SUPPLIED PASSAGE:

I am a experienced Software engineer with C oriented languages. Maily C++(Linux), C#(Windows and Linux). However do not yet have any experience developing for FreeBSD or TrueNAS.

Any input would be greatly appreciated!

sretalla · Mar 8, 2021

nemesis1782 said:
until full

ZFS can be considered full at 80% of pool capacity. There's no need to test to 100% (which will kill the pool).

nemesis1782 said:
still need to see what I'll need to be logging

zpool iostat -v
zpool list -v (interesting to see data distribution amongst VDEVs,

nemesis1782 · Mar 8, 2021

sretalla said:
ZFS can be considered full at 80% of pool capacity.

Thnx. For the reply that is what everyone keeps telling me. I'll make it a configurable, however I will be verifying that claim.

sretalla said:
There's no need to test to 100% (which will kill the pool).

That still flaber gasts me :P

sretalla · Mar 8, 2021

nemesis1782 said:
Thnx. For the reply that is what everyone keeps telling me. I'll make it a configurable, however I will be verifying that claim.

EXTRACTED RECORDS:
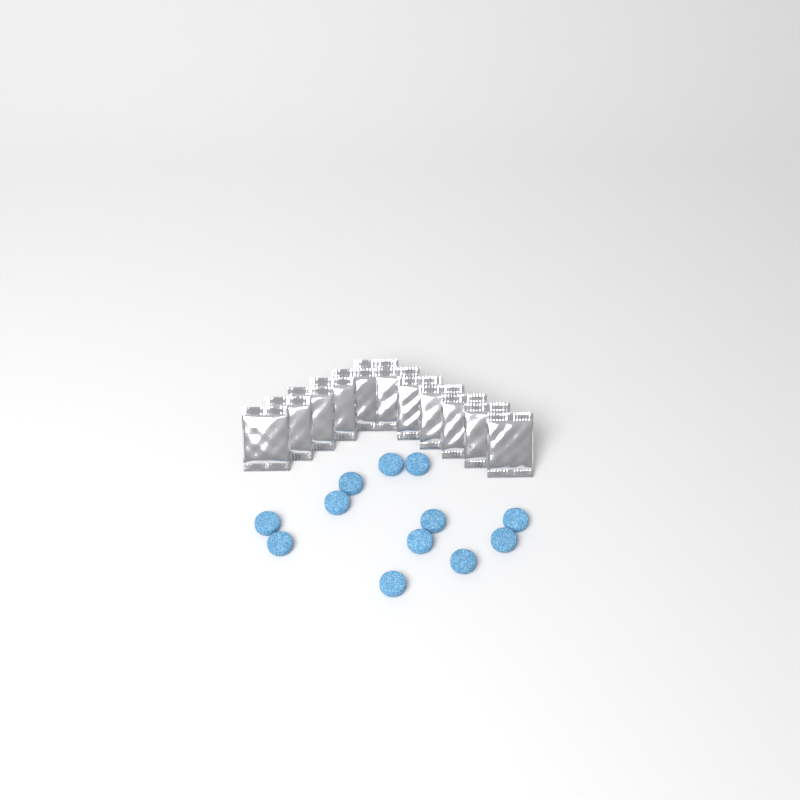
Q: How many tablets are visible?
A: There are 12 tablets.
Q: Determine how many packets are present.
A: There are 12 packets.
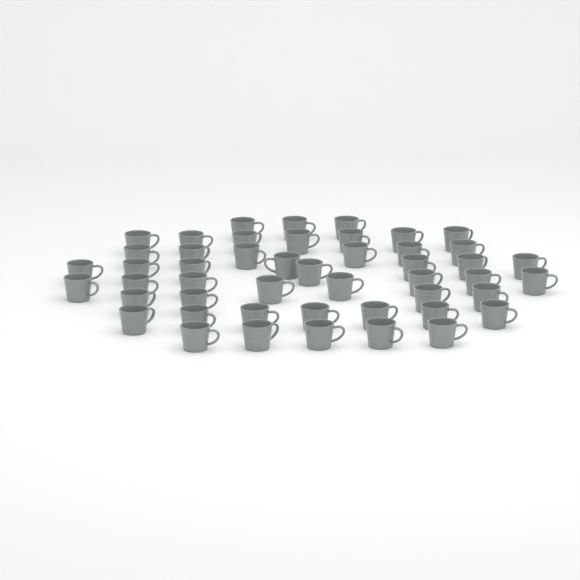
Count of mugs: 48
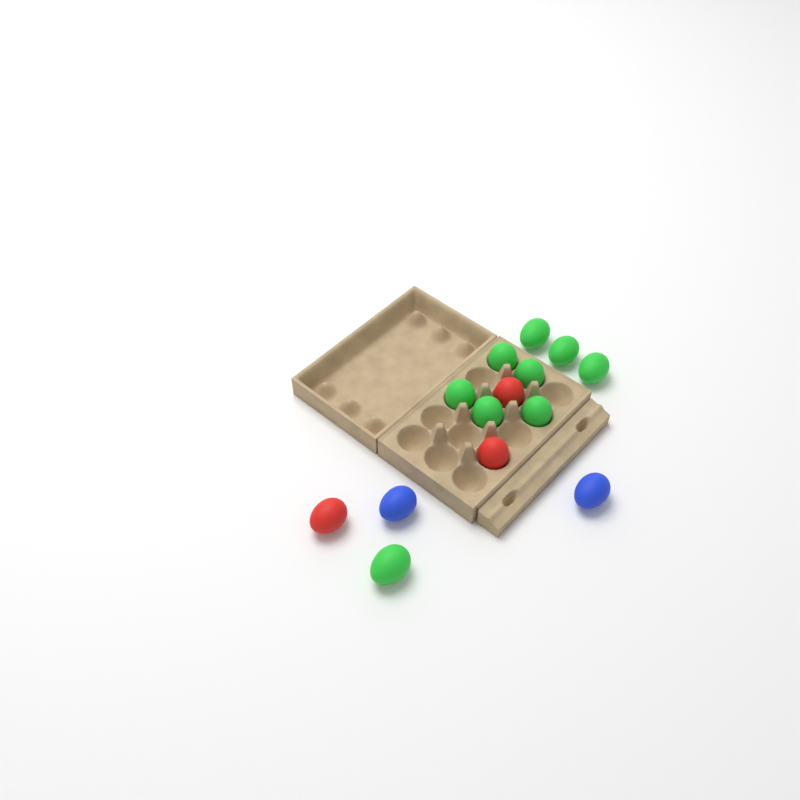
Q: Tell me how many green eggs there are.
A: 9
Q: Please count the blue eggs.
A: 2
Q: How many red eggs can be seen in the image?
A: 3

WORK TO DO:
(1) According to the ZFS forum thread, at what percentage of pool capacity can ZFS be considered full?
(2) Continue the ZFS forum thread from the point where it stops.

RESULTS OF THE TASKS:
(1) 80% of pool capacity.

(2)
That still flaber gasts me :P

ZFS is a COW filesystem. It needs to allocate new data into unused blocks and does so in transaction groups that involve contiguous blocks wherever possible. As a pool fills, fewer such contiguous blocks will remain, so operations become less efficient and more difficult to perform. (I find this article a good explanation: https://arstechnica.com/information...01-understanding-zfs-storage-and-performance/)

A pool will not die until it is actually full (100%), but there's nothing stopping you from putting data on a 99.9% full pool to tip it over the edge.

For good IOPS/block storage performance, keeping below 50% full is a recommendation.

If you feel that it's necessary to "verify" any of it, go ahead.

nemesis1782 · Mar 8, 2021

As a start. I'm not trying to annoy you or saying you do not know what you are talking about. I am however noticing a lot missing factual and measurable information on the topic. I do very much understand that my knowledge on the subject is limited, one of the goals is to increase this.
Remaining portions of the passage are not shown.